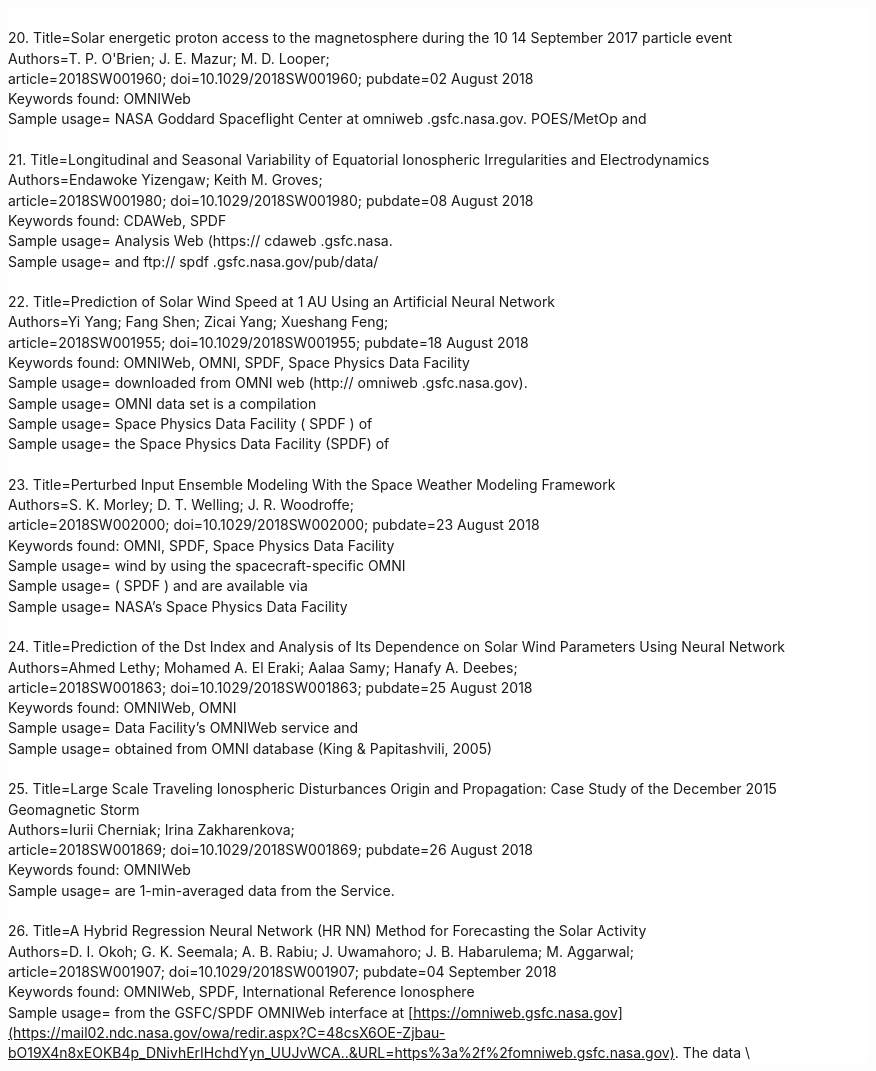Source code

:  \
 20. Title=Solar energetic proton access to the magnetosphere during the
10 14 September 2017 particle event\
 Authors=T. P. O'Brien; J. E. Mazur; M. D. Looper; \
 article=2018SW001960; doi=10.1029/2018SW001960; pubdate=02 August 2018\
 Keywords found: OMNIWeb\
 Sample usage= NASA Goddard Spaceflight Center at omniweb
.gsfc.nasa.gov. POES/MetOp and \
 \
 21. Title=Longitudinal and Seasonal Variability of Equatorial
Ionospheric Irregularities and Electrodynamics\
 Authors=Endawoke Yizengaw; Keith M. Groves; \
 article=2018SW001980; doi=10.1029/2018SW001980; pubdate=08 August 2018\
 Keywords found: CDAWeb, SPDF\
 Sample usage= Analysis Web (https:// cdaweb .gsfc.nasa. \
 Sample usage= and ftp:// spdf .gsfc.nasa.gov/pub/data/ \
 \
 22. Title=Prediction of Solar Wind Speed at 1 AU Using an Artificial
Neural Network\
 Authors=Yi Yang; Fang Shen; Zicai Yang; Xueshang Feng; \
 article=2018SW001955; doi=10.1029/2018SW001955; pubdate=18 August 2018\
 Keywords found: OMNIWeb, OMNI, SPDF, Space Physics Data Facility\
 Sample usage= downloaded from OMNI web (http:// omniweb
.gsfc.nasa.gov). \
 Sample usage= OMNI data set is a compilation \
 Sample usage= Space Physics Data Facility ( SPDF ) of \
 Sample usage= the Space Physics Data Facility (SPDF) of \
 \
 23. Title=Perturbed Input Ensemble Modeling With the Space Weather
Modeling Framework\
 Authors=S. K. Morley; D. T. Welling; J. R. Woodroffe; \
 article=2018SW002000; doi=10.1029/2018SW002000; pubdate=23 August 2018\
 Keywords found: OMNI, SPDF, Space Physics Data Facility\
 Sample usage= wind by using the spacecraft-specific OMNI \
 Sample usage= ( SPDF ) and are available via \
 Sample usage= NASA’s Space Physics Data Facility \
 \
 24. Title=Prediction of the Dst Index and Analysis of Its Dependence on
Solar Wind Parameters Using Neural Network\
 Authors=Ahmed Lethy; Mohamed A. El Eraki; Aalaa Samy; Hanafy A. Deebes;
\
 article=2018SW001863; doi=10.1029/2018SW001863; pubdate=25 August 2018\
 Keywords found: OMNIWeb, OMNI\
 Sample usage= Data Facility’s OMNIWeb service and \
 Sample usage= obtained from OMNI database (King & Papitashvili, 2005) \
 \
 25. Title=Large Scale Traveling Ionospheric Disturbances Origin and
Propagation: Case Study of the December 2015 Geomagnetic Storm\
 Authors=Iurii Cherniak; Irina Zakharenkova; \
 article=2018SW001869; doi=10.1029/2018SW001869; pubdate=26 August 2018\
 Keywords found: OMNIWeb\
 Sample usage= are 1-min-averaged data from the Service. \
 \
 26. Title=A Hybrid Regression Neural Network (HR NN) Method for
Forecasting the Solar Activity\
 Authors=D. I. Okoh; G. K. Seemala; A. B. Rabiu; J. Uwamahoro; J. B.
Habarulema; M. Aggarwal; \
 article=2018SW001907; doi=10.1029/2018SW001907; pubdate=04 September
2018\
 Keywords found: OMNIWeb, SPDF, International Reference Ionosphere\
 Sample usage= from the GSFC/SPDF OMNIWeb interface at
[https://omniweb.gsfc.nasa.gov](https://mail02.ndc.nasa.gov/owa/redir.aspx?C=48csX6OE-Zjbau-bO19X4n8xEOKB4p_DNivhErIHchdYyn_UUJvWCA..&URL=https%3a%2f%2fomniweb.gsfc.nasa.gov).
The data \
--
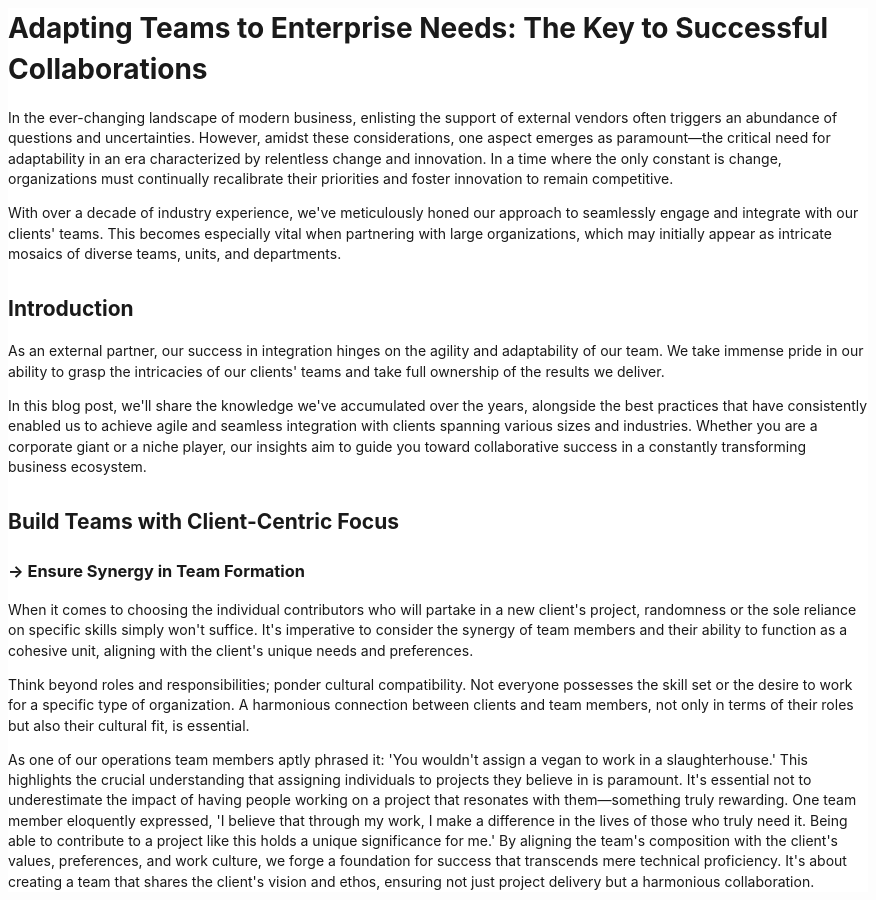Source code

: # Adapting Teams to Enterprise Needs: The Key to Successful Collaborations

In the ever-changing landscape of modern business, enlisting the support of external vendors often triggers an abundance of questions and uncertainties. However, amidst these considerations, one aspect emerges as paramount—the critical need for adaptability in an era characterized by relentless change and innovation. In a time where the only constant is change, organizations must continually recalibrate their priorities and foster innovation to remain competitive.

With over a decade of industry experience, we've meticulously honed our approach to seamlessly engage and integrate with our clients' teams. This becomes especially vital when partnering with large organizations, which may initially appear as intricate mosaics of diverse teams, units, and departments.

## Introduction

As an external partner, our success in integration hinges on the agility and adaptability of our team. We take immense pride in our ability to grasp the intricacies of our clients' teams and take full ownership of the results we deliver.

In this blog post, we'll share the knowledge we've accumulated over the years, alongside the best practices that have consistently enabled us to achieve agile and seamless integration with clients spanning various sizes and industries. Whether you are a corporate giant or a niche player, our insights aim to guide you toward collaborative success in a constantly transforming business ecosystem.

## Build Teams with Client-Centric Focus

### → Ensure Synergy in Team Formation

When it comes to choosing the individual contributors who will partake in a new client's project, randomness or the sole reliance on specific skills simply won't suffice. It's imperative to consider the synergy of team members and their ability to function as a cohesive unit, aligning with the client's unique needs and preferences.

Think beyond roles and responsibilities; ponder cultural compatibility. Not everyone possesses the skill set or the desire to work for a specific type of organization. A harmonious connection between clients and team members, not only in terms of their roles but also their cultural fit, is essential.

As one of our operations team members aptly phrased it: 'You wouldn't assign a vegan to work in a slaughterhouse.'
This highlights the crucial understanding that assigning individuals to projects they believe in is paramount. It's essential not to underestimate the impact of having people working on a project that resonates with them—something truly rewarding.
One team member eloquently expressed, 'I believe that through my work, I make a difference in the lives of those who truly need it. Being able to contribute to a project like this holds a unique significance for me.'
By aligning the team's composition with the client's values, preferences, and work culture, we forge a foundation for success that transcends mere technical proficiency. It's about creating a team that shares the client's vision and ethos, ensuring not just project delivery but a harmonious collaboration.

**Directive**
Among the records above, only the lines between the line holding "Sample usage= Analysis" and the line holding "Sample usage= Space", inclusive, are to be output, exactly as written.

**Output below**
 Sample usage= Analysis Web (https:// cdaweb .gsfc.nasa. \
 Sample usage= and ftp:// spdf .gsfc.nasa.gov/pub/data/ \
 \
 22. Title=Prediction of Solar Wind Speed at 1 AU Using an Artificial
Neural Network\
 Authors=Yi Yang; Fang Shen; Zicai Yang; Xueshang Feng; \
 article=2018SW001955; doi=10.1029/2018SW001955; pubdate=18 August 2018\
 Keywords found: OMNIWeb, OMNI, SPDF, Space Physics Data Facility\
 Sample usage= downloaded from OMNI web (http:// omniweb
.gsfc.nasa.gov). \
 Sample usage= OMNI data set is a compilation \
 Sample usage= Space Physics Data Facility ( SPDF ) of \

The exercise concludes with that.